REQUIREMENT |
Look over the entries below. Report how many lines hold the word "higher", and only that.

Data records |
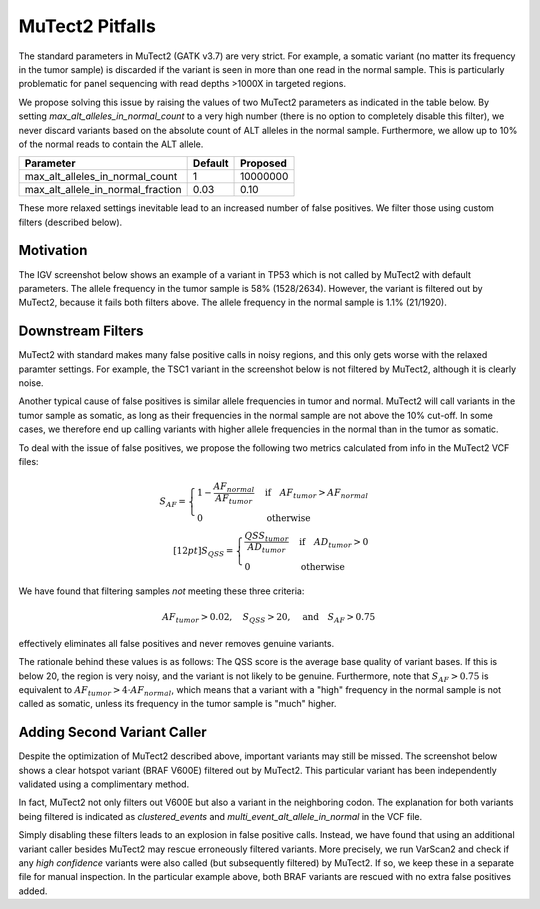 MuTect2 Pitfalls
================

The standard parameters in MuTect2 (GATK v3.7) are very strict. For example, a somatic variant (no matter its frequency in the tumor sample) is discarded if the variant is seen in more than one read in the normal sample. This is particularly problematic for panel sequencing with read depths >1000X in targeted regions.

We propose solving this issue by raising the values of two MuTect2 parameters as indicated in the table below. By setting `max_alt_alleles_in_normal_count` to a very high number (there is no option to completely disable this filter), we never discard variants based on the absolute count of ALT alleles in the normal sample. Furthermore, we allow up to 10% of the normal reads to contain the ALT allele.

==================================== ======= ==========
Parameter                            Default Proposed
==================================== ======= ==========
max_alt_alleles_in_normal_count      1       10000000
max_alt_allele_in_normal_fraction    0.03    0.10
==================================== ======= ==========

These more relaxed settings inevitable lead to an increased number of false positives. We filter those using custom filters (described below).

Motivation
----------

The IGV screenshot below shows an example of a variant in TP53 which is not called by MuTect2 with default parameters. The allele frequency in the tumor sample is 58% (1528/2634). However, the variant is filtered out by MuTect2, because it fails both filters above. The allele frequency in the normal sample is 1.1% (21/1920).

.. image:: _static/TP53.png

Downstream Filters
------------------

MuTect2 with standard makes many false positive calls in noisy regions, and this only gets worse with the relaxed paramter settings. For example, the TSC1 variant in the screenshot below is not filtered by MuTect2, although it is clearly noise.

.. image:: _static/TSC1.png

Another typical cause of false positives is similar allele frequencies in tumor and normal. MuTect2 will call variants in the tumor sample as somatic, as long as their frequencies in the normal sample are not above the 10% cut-off. In some cases, we therefore end up calling variants with higher allele frequencies in the normal than in the tumor as somatic.

To deal with the issue of false positives, we propose the following two metrics calculated from info in the MuTect2 VCF files:

.. math::

   S_{AF} = \begin{cases}1-\frac{AF_{normal}}{AF_{tumor}}&\text{if}\quad AF_{tumor}>AF_{normal}\\0&\text{otherwise}\end{cases}\\[12pt]
   S_{QSS} = \begin{cases}\frac{QSS_{tumor}}{AD_{tumor}}&\text{if}\quad AD_{tumor}>0\\0&\text{otherwise}\end{cases}

We have found that filtering samples *not* meeting these three criteria:

.. math::

    AF_{tumor} > 0.02,\quad S_{QSS} > 20,\quad\text{and}\quad S_{AF} > 0.75

effectively eliminates all false positives and never removes genuine variants.

The rationale behind these values is as follows: The QSS score is the average base quality of variant bases. If this is below 20, the region is very noisy, and the variant is not likely to be genuine. Furthermore, note that :math:`S_{AF} > 0.75` is equivalent to :math:`AF_{tumor} > 4\cdot AF_{normal}`, which means that a variant with a "high" frequency in the normal sample is not called as somatic, unless its frequency in the tumor sample is "much" higher.

Adding Second Variant Caller
----------------------------

Despite the optimization of MuTect2 described above, important variants may still be missed. The screenshot below shows a clear hotspot variant (BRAF V600E) filtered out by MuTect2. This particular variant has been independently validated using a complimentary method.

.. image:: _static/BRAF.png

In fact, MuTect2 not only filters out V600E but also a variant in the neighboring codon. The explanation for both variants being filtered is indicated as `clustered_events` and `multi_event_alt_allele_in_normal` in the VCF file.

Simply disabling these filters leads to an explosion in false positive calls. Instead, we have found that using an additional variant caller besides MuTect2 may rescue erroneously filtered variants. More precisely, we run VarScan2 and check if any *high confidence* variants were also called (but subsequently filtered) by MuTect2. If so, we keep these in a separate file for manual inspection. In the particular example above, both BRAF variants are rescued with no extra false positives added.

ANSWER FOR THE TASK |
2